From a numerical evaluation, the transverse spike amounts to -270 V/pC, which correspond to -2.2 kV per bunch. This value is smaller than 100 kV order which appears in modern colliders. Qualitatively, just like a theory of a electron synchrotron, the tune shift by space charge is also applicable to a linac. In the scaling the space charge parameter in the envelope equation from the value of modern colliders to one for PNC linac, the wake transverse voltage is 100 times higher than the voltage from 0.1 A beam. However, the space charge parameter for the wake voltage for 1 cm radius beam is 10-12 and still 10-2 smaller than beam defocusing value emerged in colliders. The margin from 0.1 A is order of one hundred. Therefore, from above comparison, BBU starting current is assumed around 5 A for PNC linac.
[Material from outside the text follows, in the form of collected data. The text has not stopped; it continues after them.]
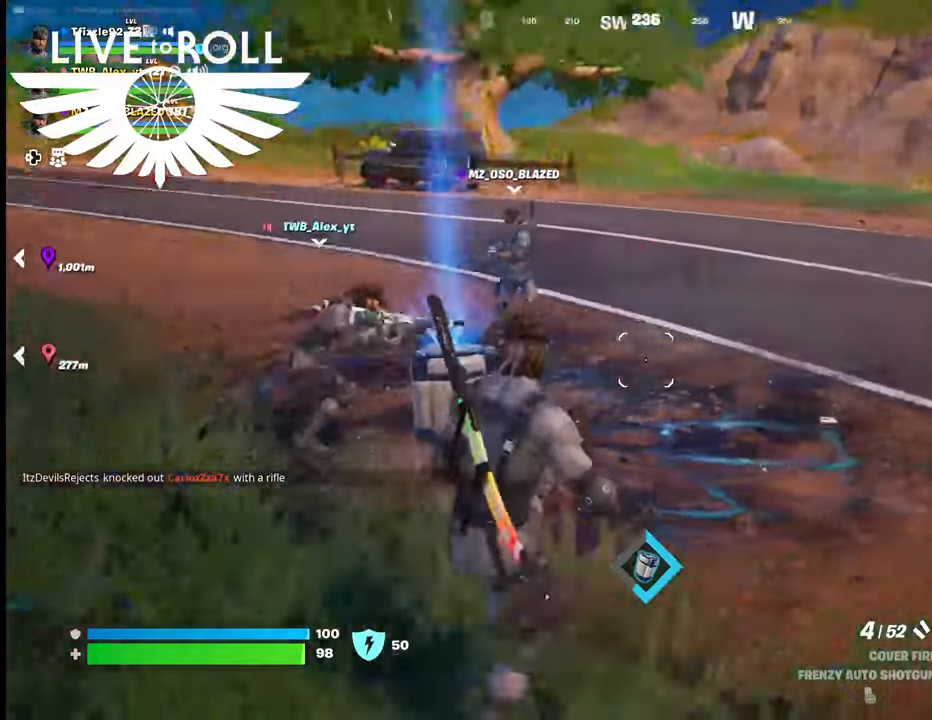
{"buttons": [], "left_stick": "right", "right_stick": "left", "events": []}
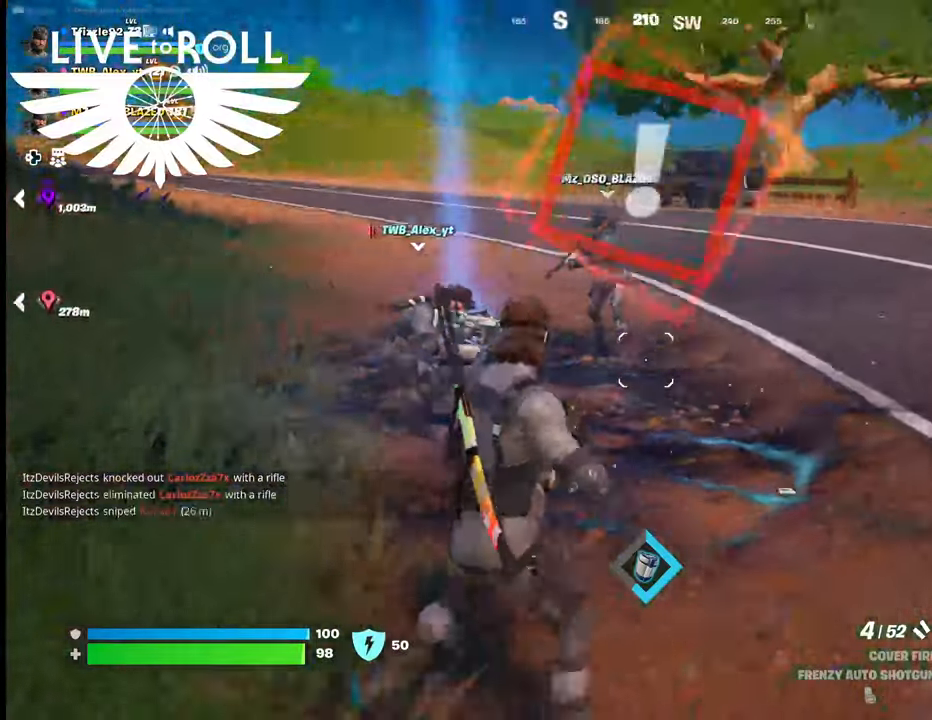
{"buttons": [], "left_stick": "right", "right_stick": "left", "events": []}
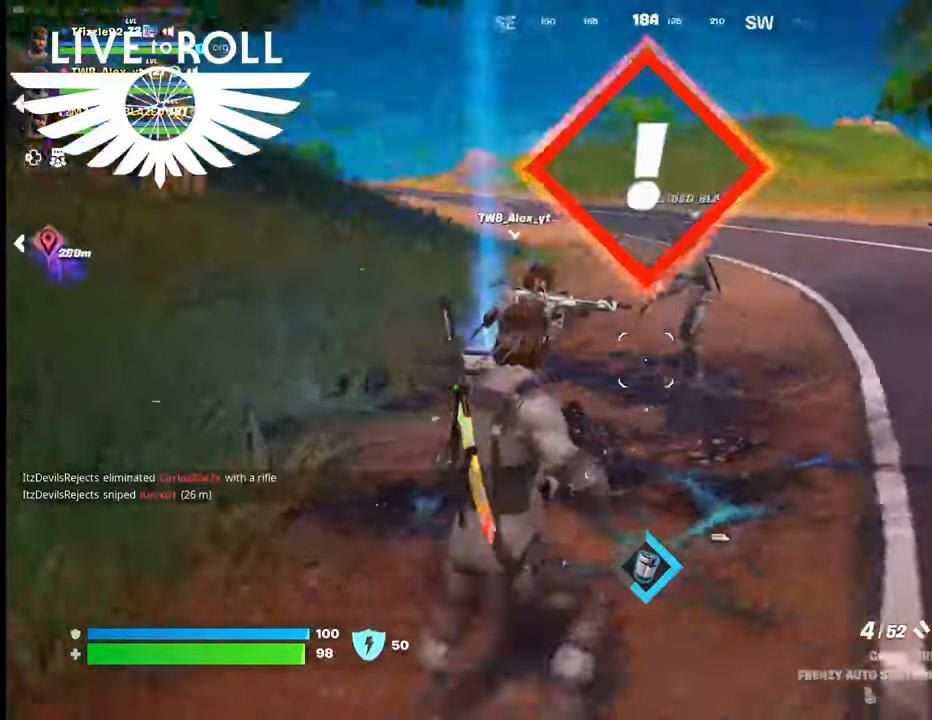
{"buttons": [], "left_stick": "left", "right_stick": "center", "events": [[167, "left_stick", "center"], [467, "left_stick", "left"], [467, "right_stick", "center"]]}
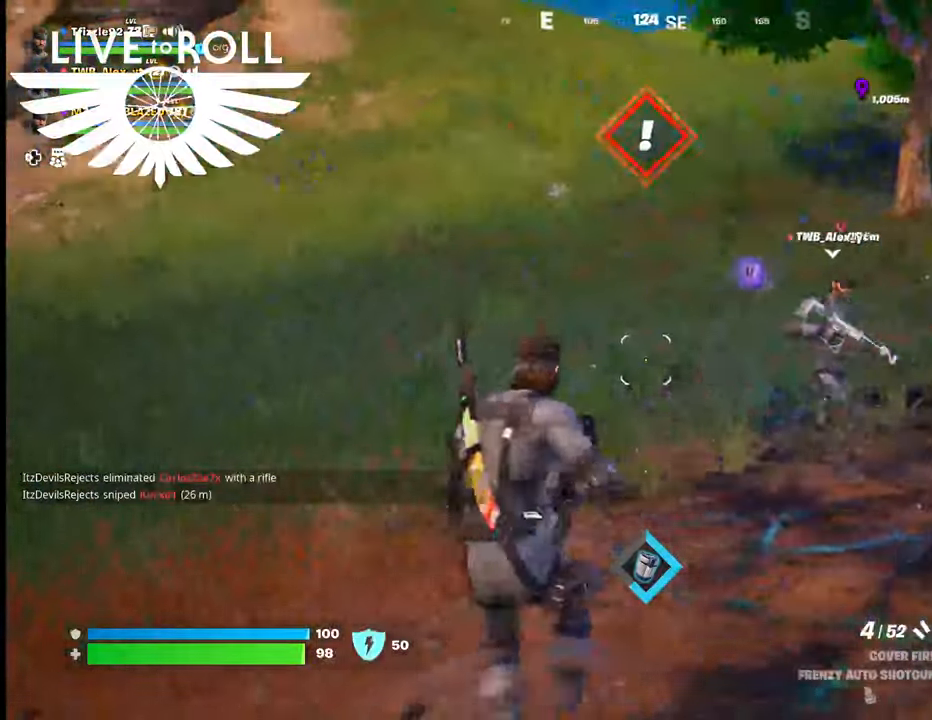
{"buttons": [], "left_stick": "up", "right_stick": "center", "events": [[100, "left_stick", "up-left"], [267, "left_stick", "up"]]}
Fig. 2 Wake potential from PNC accelerator structure.

Summary and Conclusion

The longitudinal wake field has one down swing followed by many smaller oscillation in the beam condition of PNC linac. It may assist phase stability if the attractive force and repulsive wake can be controlled so as to synchronize with RF bucket. Transverse wake field is 100 times higher than the space charge force but still considerably lower than the wake field of present linear colliders. The wake field in the accelerator guide for PNC linac is formed from the coherent sum of single cells. The longitudinal wake has the same period as RF frequency. The dipole component has -2.2 KV, which is the highest potential of all transverse field. The transverse wake potential in PNC structure is essentially not so high that BBU by the transverse component is expected not to start up to 5 A.

There is a possibility that the longitudinal instability comes first because of phase instability. It is important to observe the bunch lengthening which is common phenomena called microwave instability known circular accelerators. The accumulation of wake field should be estimated for more accurate estimates for the BBU for TWRR. It is important to analyze an overlap integral of higher frequency from the dispersion relation in TWRR which may have a resonance.

References

[1] S. Tôyama et al., "High Power Linac in PNC", Proceeding of 1993 Particle Accelerator Conference, Washington D.C., p. 546 (1993).

[2] M. Nomura et al., "Status of High Power CW Linac at PNC", Proceeding of 1994 European Particle accelerator Conference, London, p. 546 (1993).

[3] K. Hirano et al., "Development of High Power 1.2 Mw CW L-band Klystron", Proceeding of 1995 Particle Accelerator Conference, Dallas, p. 745 (1996).

[4] Y.H. Chin, "User's guide for ABCI Version 8.8", LBL-35258 (1994).

[5] MAFIA group, "MAFIA(_320) The ECAD System", (1994).

[6] O. Napoly et al., "A generalized method for calculating wake potentials", Nucl. Instr. and Meth A 334, p. 225 (1993).

[7] P.L. Morton, "Introduction to Impedance For Short Relativistic Beam", SLAC-PUB-6052 (1993).